Он так и остался сидеть молча. Видимо эти воспоминания, вызывали в нем очень глубокие, тяжелые чувства. Я тоже молчал. Думал все. Вона как! У человека жизнь-то тут прошла. Детство! А сейчас вот, вернулся он сюда, и душа у него болит... Сиротой стал с детства самого. И бандитом был, выживал, как мог. И про семью он вспомнил, и про сестренку, и про маму. Вот и сидит. И слеза у него по щеке. Утер ее дядька. Стыдно ему навроде, а унять не может. Бывает так. Сам твердым быть стараешься, а душу раздирает! Огнем душа горит. Боль там неуемная сидит. Сидит она там, сидит, вроде удерживаешь ее, а приходит момент и вырывается она! Вот и капают слезы сами по себе. Видать и у дядьки такая боль в душе сидит. Другими глазами я на него посмотрел.

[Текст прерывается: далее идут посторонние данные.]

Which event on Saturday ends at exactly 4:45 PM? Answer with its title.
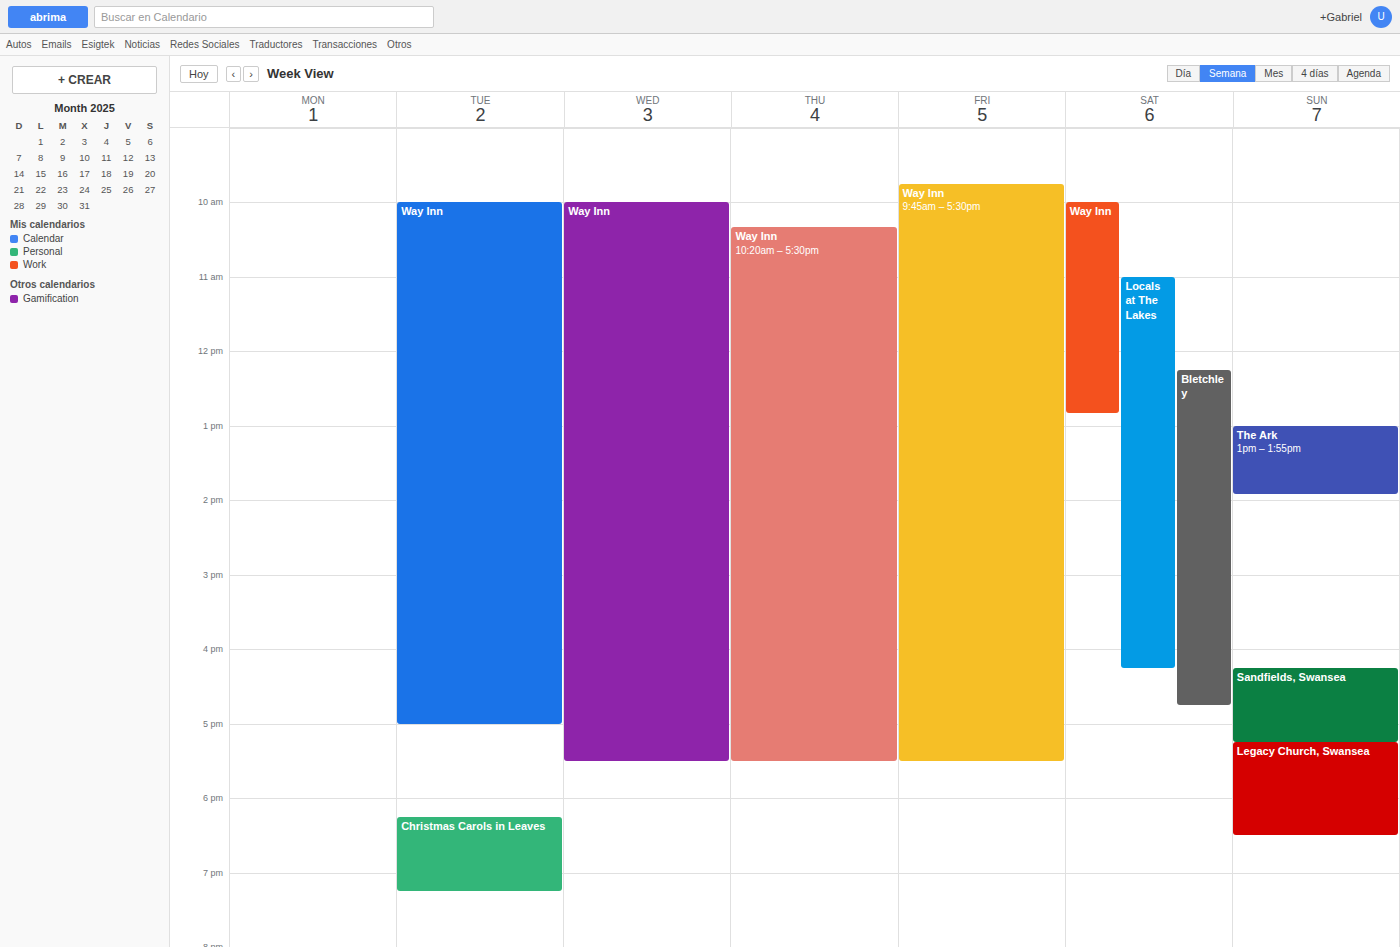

Будто вот, был все время рядом такой жесткий, твердый человек. Будто и не было в нем такого мягкого. А сейчас, вроде такое теплое в нем вырвалось, выползло! Душу вывернуло. До слез проняло! Жалко мне дядьку стало прям! Обнял я его так аккуратненько. — Та брось ты это, бать! — говорю. — Все же хорошо! Ты вот вырос, меня вырастил-воспитал. Вот, сейчас дело вместе делаем. Ну а то, что было, дык — не вернешь уже! И людей не вернешь. Поминай словом добрым. И маму, и сестрицу Дашу. И всех. Им там на небесах, всяк приятно будет!
Обнял меня Вий в ответ, по спине похлопал рукой. — Спасибо тебе... СЫН! — говорит. Смутился маленько... Улыбнулся. Ну, посидели еще. Так, немножко. Помолчали. Глаза он на меня поднял, да еще чего-то сказать хотел...
Шарах! Проскребли когти по крыше. Ни с чем не спутаю этот звук! Точно также драли когтями по кабине Урала в Славном. Только сейчас, у нас на крыше шипы. Подарочек, приготовленный специально для таких вот! Завижжяла гадина, заскулила. Видать несладко пришлось! Однако, борозды когтищами оставила. Прорезала железо и дерево вспорола. Узенькие лучики солнца пробились сквозь прорези. Сильная тварь! Один коготь застрял и так и остался торчать из крыши. К нам остряком внутрь. Как игла. Серый, да острый! Еще по крыше затарахтели. Снова шипение и вой! И понеслась. Не до разговоров нам стало...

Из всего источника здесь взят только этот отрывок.